━━ TASK MATERIAL

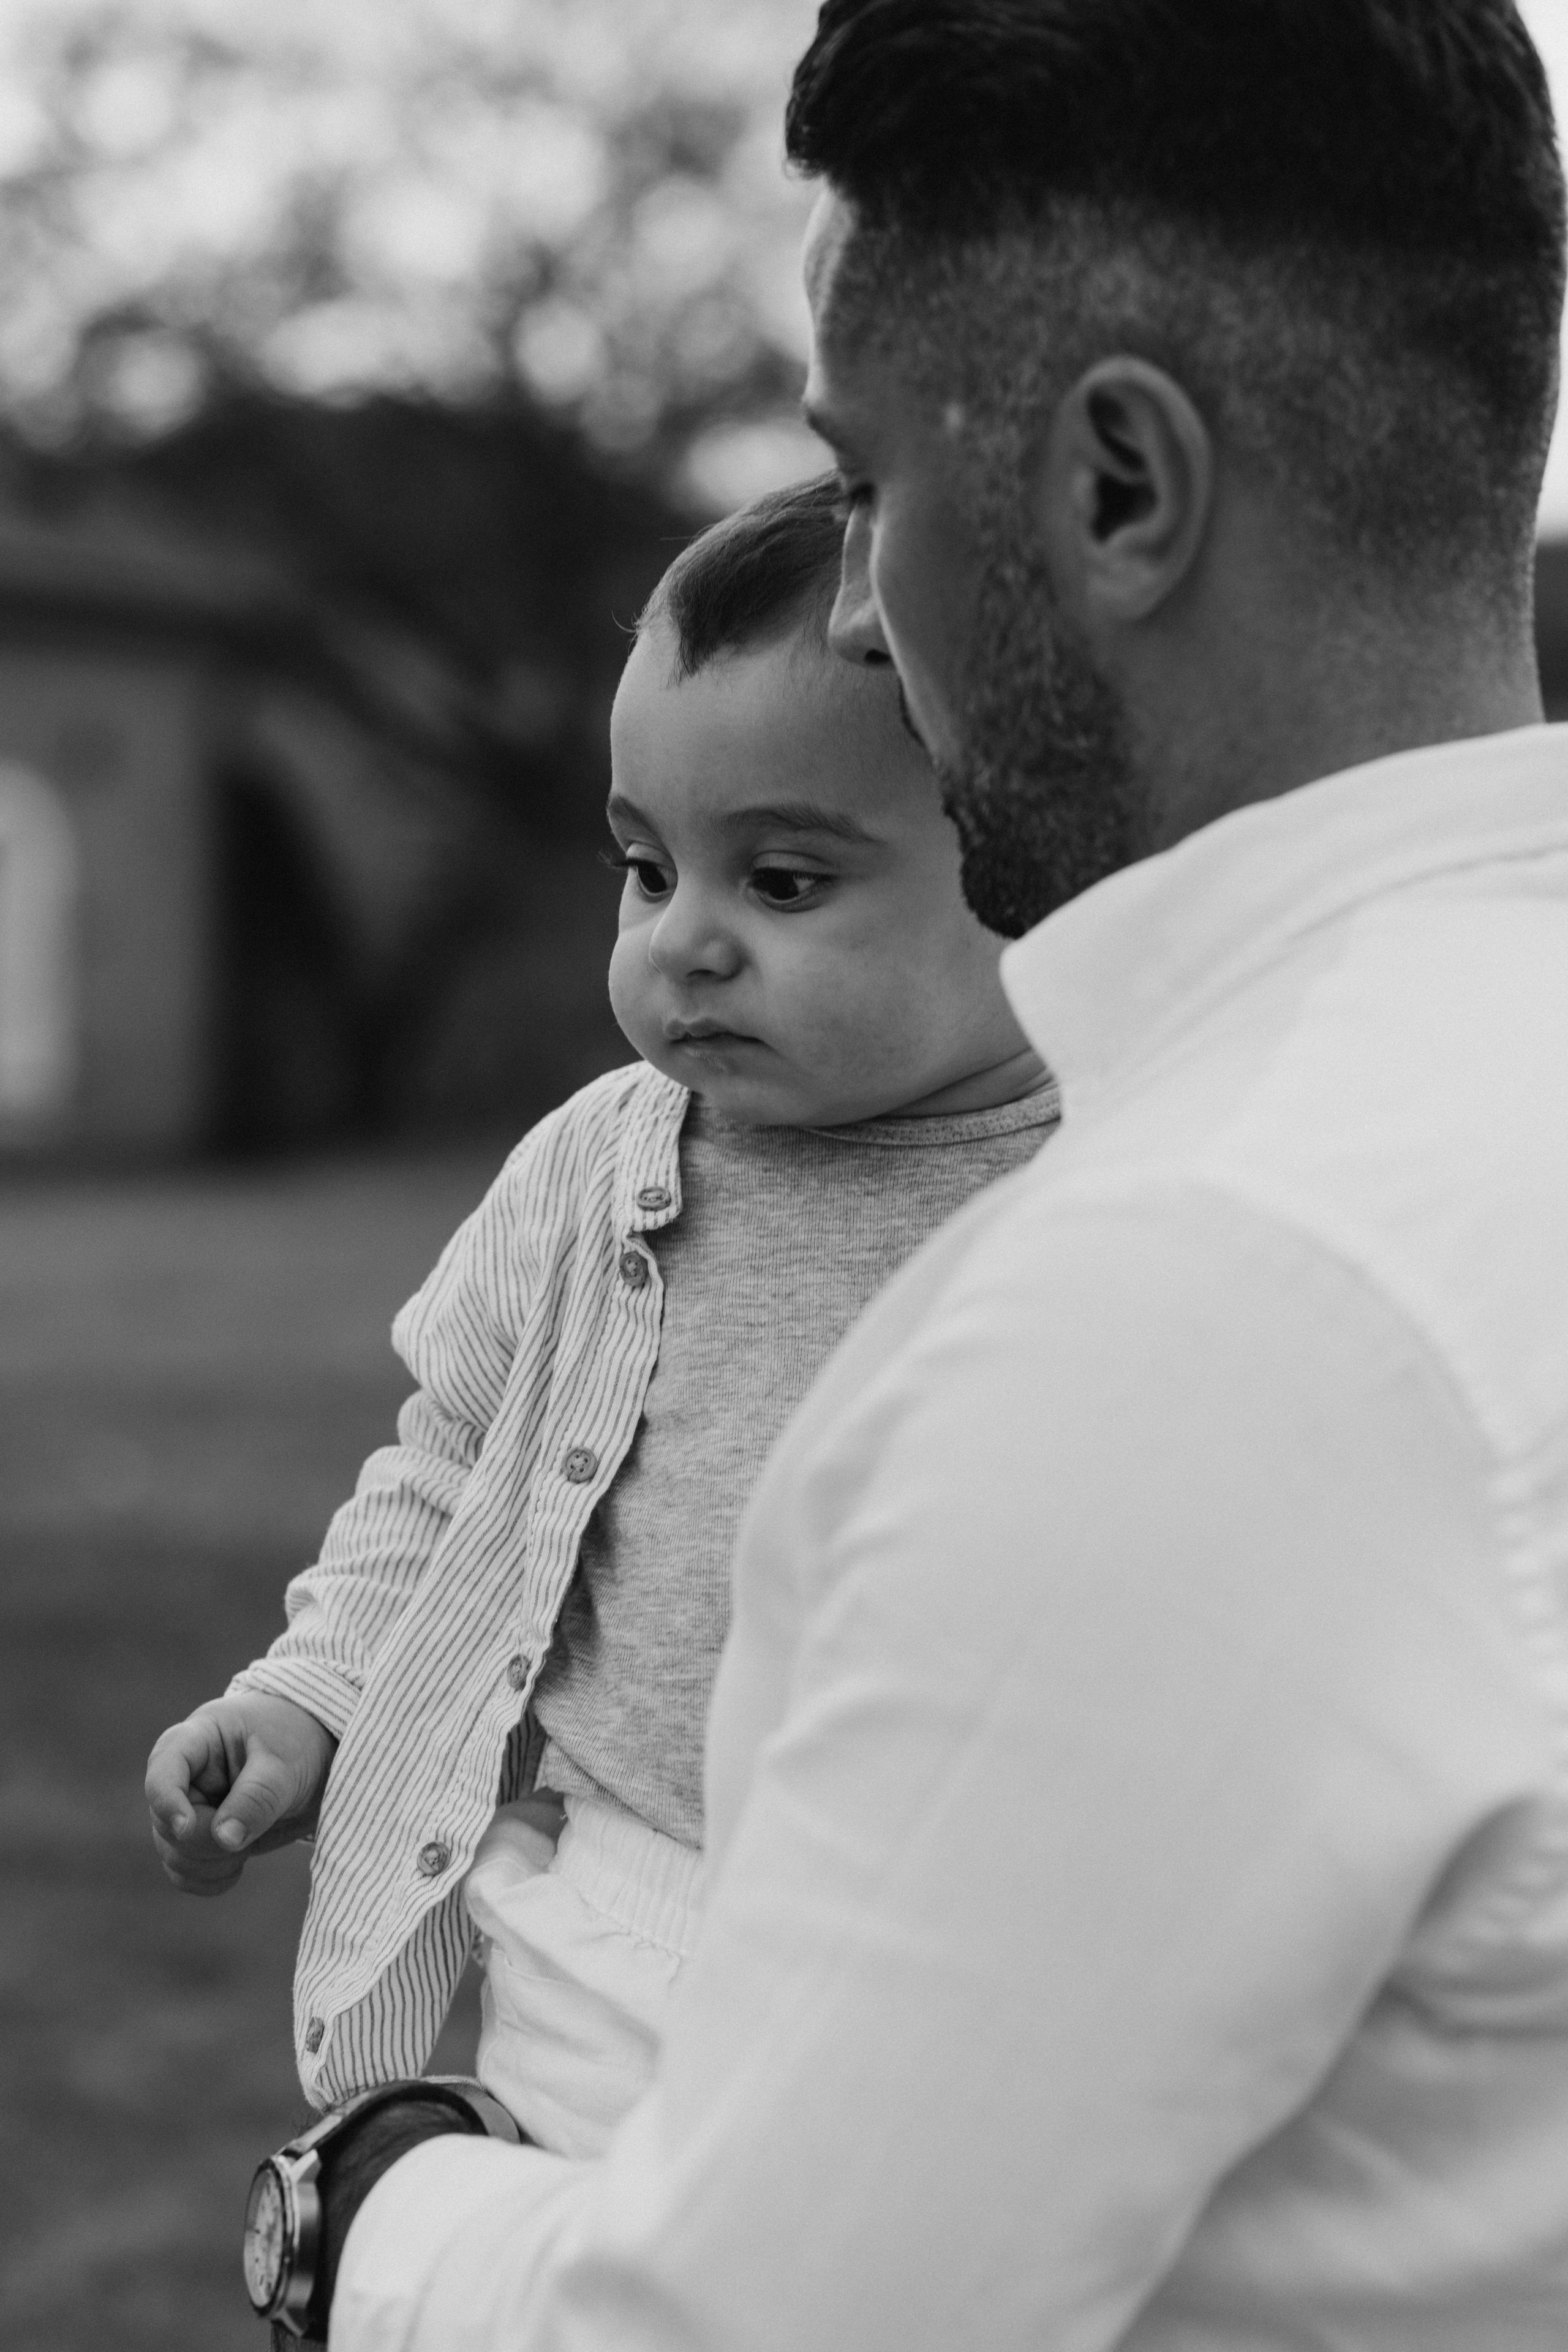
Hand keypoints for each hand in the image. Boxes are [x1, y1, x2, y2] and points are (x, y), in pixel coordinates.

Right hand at [145, 1693, 335, 1894]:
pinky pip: (185, 1873)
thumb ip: (257, 1798)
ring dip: (211, 1862)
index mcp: (196, 1740)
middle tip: (251, 1831)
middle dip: (205, 1839)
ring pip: (172, 1853)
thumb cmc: (296, 1742)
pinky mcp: (200, 1840)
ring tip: (252, 1840)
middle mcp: (183, 1777)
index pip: (162, 1770)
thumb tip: (224, 1839)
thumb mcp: (285, 1763)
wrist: (318, 1760)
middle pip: (165, 1823)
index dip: (167, 1802)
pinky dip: (211, 1878)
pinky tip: (240, 1864)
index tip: (188, 1827)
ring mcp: (188, 1810)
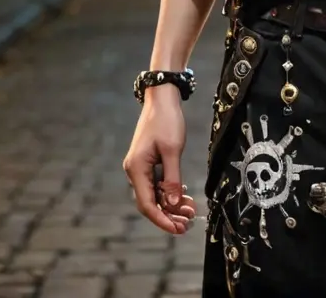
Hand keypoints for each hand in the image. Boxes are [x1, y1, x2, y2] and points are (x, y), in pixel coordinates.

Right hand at [123, 89, 196, 233]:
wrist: (162, 97)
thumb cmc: (167, 120)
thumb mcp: (172, 150)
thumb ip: (172, 178)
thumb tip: (172, 203)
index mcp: (136, 169)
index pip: (147, 204)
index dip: (162, 220)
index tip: (177, 229)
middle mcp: (135, 170)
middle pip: (150, 202)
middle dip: (169, 214)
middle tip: (187, 224)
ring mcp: (141, 166)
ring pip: (155, 193)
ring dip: (171, 203)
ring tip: (190, 211)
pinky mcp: (148, 161)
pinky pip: (157, 182)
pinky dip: (170, 190)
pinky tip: (184, 195)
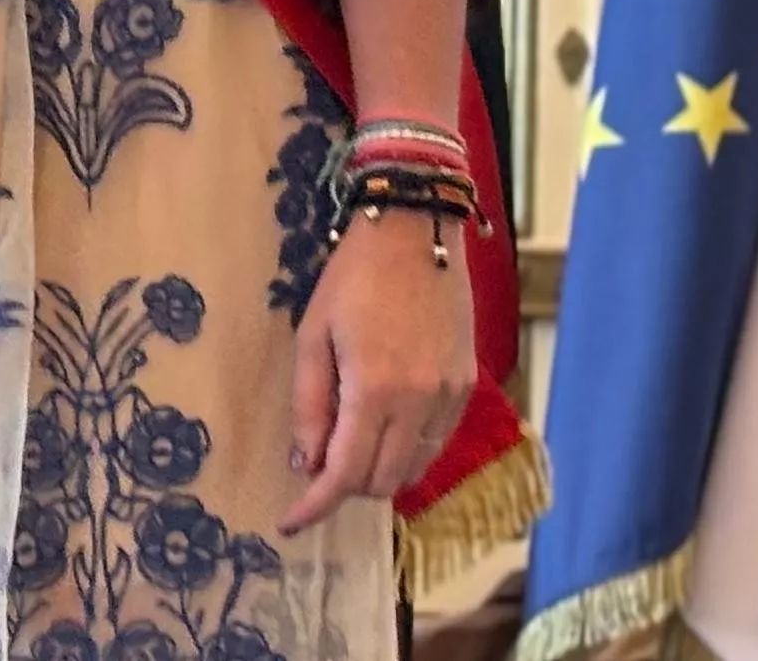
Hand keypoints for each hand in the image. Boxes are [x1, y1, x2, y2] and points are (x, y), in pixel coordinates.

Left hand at [281, 209, 475, 532]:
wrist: (417, 233)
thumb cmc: (352, 279)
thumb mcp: (312, 337)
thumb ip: (310, 404)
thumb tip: (307, 463)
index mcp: (375, 391)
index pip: (346, 473)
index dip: (317, 505)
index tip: (291, 522)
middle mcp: (420, 403)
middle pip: (383, 481)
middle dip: (345, 486)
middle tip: (317, 464)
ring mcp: (449, 397)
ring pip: (414, 468)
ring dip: (378, 471)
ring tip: (347, 442)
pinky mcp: (465, 386)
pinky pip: (435, 443)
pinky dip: (406, 450)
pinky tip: (383, 426)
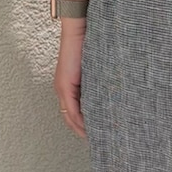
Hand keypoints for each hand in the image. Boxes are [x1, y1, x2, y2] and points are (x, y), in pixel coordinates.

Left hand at [54, 19, 86, 138]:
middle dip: (82, 131)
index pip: (74, 112)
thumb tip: (109, 95)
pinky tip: (89, 127)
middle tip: (98, 141)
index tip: (97, 134)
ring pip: (70, 117)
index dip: (84, 125)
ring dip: (82, 128)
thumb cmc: (89, 45)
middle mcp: (62, 90)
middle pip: (70, 119)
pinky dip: (80, 119)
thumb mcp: (94, 69)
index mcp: (69, 87)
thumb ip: (97, 83)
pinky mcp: (65, 85)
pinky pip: (71, 109)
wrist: (79, 30)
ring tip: (96, 138)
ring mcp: (62, 88)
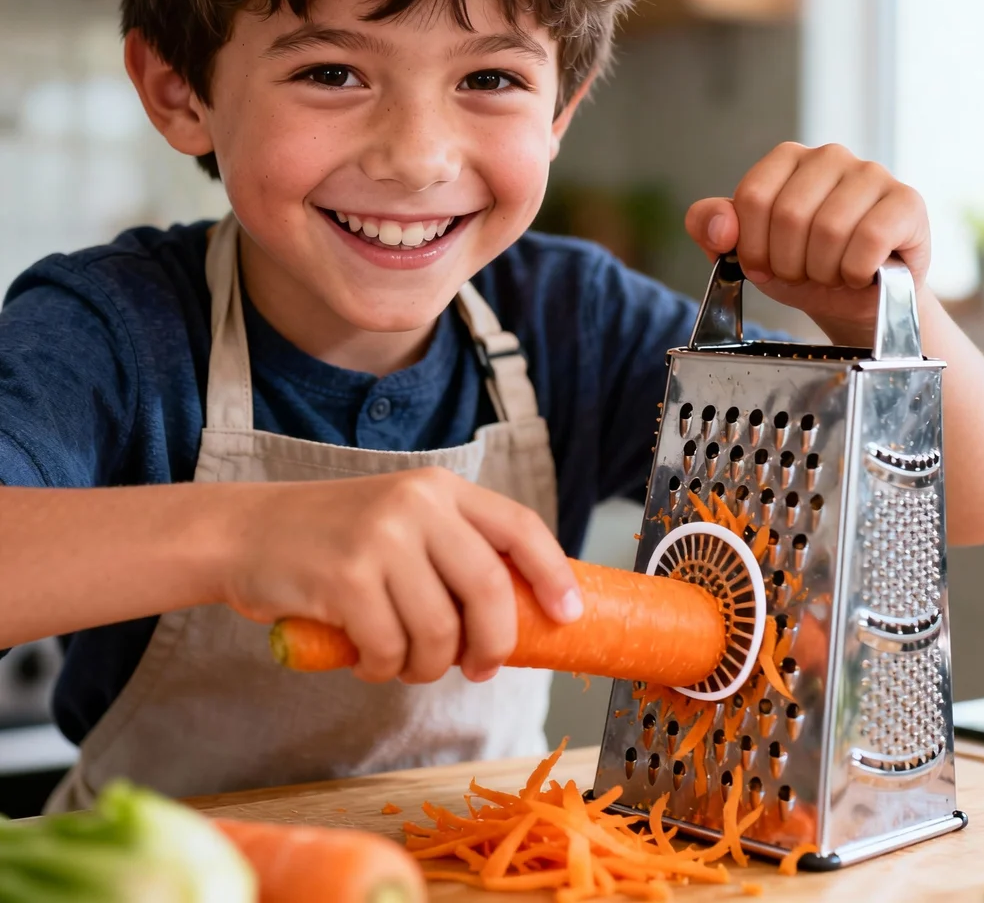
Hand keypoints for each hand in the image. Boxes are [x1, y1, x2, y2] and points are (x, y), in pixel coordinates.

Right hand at [214, 467, 581, 684]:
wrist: (243, 532)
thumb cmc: (331, 537)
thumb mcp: (400, 521)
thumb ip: (452, 551)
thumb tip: (518, 614)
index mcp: (439, 488)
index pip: (519, 526)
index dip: (554, 574)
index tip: (568, 615)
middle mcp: (417, 505)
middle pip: (490, 591)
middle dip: (493, 644)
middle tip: (479, 667)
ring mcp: (382, 539)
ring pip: (440, 633)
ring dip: (426, 667)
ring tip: (401, 660)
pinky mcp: (346, 578)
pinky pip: (390, 650)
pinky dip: (383, 668)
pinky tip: (366, 658)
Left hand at [685, 142, 930, 343]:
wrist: (854, 300)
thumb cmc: (800, 266)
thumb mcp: (744, 251)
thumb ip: (710, 228)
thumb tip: (720, 226)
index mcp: (787, 158)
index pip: (752, 197)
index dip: (753, 246)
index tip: (763, 266)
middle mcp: (830, 156)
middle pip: (789, 214)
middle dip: (788, 262)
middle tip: (802, 273)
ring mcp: (872, 174)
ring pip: (829, 229)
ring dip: (823, 271)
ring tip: (831, 272)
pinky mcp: (906, 201)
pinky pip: (868, 240)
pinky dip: (856, 271)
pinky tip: (861, 273)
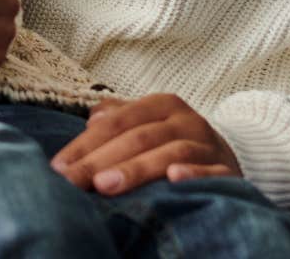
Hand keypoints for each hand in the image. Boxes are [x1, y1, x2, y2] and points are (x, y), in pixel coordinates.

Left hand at [50, 93, 240, 195]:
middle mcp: (185, 120)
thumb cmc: (173, 140)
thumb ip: (116, 118)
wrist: (229, 156)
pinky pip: (211, 172)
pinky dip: (193, 175)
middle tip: (74, 180)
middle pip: (138, 138)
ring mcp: (207, 145)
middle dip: (101, 160)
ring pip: (170, 153)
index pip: (117, 122)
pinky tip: (173, 180)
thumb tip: (92, 121)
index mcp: (161, 105)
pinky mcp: (226, 170)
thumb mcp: (146, 122)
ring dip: (136, 169)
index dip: (85, 143)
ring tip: (106, 185)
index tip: (59, 166)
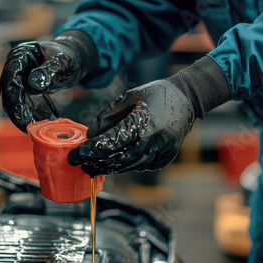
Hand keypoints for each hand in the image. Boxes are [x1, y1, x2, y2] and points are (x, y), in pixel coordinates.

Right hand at [0, 31, 96, 131]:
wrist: (71, 60)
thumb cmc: (67, 56)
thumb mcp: (62, 62)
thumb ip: (51, 71)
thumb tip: (37, 85)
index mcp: (22, 53)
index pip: (12, 73)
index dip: (14, 91)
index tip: (19, 108)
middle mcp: (15, 64)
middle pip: (7, 87)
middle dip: (14, 107)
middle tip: (23, 123)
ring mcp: (17, 77)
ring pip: (10, 97)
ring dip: (17, 112)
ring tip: (26, 127)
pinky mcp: (22, 88)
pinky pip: (19, 102)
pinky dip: (23, 112)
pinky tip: (30, 123)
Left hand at [68, 55, 232, 175]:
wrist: (187, 99)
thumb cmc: (155, 94)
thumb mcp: (128, 97)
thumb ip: (107, 116)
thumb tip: (90, 135)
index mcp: (142, 123)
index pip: (110, 143)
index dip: (90, 151)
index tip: (75, 155)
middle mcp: (153, 140)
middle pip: (119, 160)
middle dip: (97, 164)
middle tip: (81, 166)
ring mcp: (161, 151)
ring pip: (130, 166)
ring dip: (110, 168)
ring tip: (94, 167)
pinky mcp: (166, 157)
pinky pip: (142, 166)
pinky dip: (127, 166)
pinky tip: (115, 163)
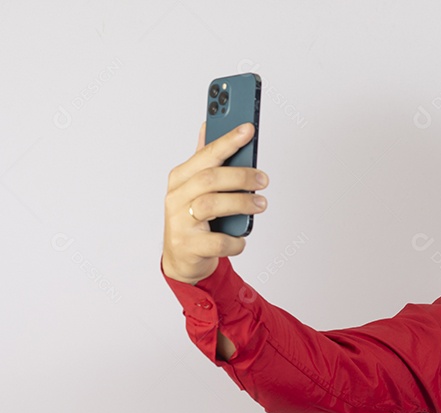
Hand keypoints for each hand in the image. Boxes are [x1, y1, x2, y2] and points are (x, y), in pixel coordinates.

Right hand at [161, 122, 267, 283]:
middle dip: (240, 176)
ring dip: (241, 203)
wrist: (183, 258)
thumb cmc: (194, 218)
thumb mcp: (197, 188)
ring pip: (211, 205)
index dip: (227, 141)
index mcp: (180, 178)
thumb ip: (205, 160)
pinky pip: (218, 241)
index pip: (206, 155)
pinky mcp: (189, 246)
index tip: (248, 129)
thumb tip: (208, 126)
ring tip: (261, 205)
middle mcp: (177, 198)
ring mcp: (180, 222)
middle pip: (209, 179)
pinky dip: (235, 239)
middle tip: (263, 179)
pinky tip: (242, 238)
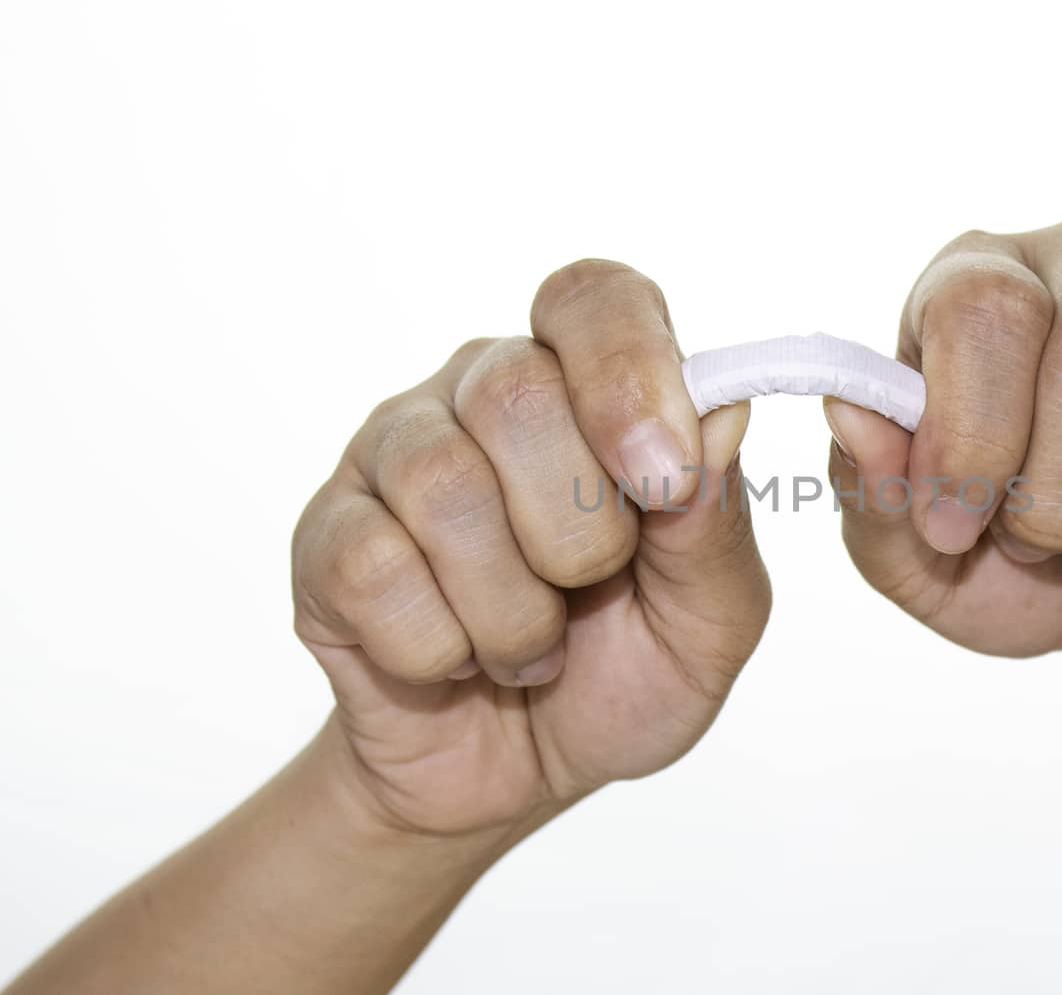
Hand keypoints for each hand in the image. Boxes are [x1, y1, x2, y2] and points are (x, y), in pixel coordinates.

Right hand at [292, 260, 769, 838]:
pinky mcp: (327, 537)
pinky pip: (374, 569)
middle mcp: (481, 394)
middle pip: (515, 389)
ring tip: (532, 647)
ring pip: (442, 484)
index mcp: (588, 387)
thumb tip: (720, 410)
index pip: (594, 298)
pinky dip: (441, 649)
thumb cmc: (623, 675)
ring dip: (513, 610)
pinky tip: (458, 661)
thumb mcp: (709, 620)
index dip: (629, 370)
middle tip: (591, 592)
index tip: (664, 482)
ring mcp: (393, 457)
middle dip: (580, 530)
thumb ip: (717, 521)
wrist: (514, 777)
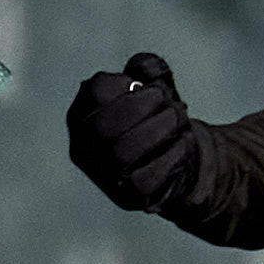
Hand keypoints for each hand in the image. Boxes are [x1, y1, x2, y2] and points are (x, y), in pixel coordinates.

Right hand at [65, 52, 205, 217]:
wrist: (178, 160)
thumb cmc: (159, 119)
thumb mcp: (156, 88)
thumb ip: (150, 71)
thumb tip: (144, 67)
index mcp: (81, 115)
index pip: (96, 91)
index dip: (128, 84)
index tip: (151, 86)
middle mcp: (83, 148)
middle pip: (103, 126)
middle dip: (144, 109)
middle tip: (171, 104)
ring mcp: (102, 175)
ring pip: (122, 153)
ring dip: (160, 130)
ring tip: (180, 121)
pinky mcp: (126, 197)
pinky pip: (143, 179)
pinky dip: (169, 156)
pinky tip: (181, 144)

━━━━

## BRIEF
Print exactly the lines above, between the one holding "middle pip: (515, 389)" and the one holding "wrist: (514, 777)", inclusive, and nothing besides.

## TASK RESULT
middle pip: (515, 389)
ring tip: (532, 647)
ring pip: (442, 484)
index mcp: (588, 387)
thumb tip: (720, 410)
index pip: (594, 298)
pinky dip: (441, 649)
thumb cmc: (623, 675)
ring dip: (513, 610)
pinky tip: (458, 661)
thumb mcp: (709, 620)
index dip: (629, 370)
middle tip: (591, 592)
index tip: (664, 482)
ring mcp: (393, 457)
middle dip: (580, 530)
thumb ip: (717, 521)
wrist: (514, 777)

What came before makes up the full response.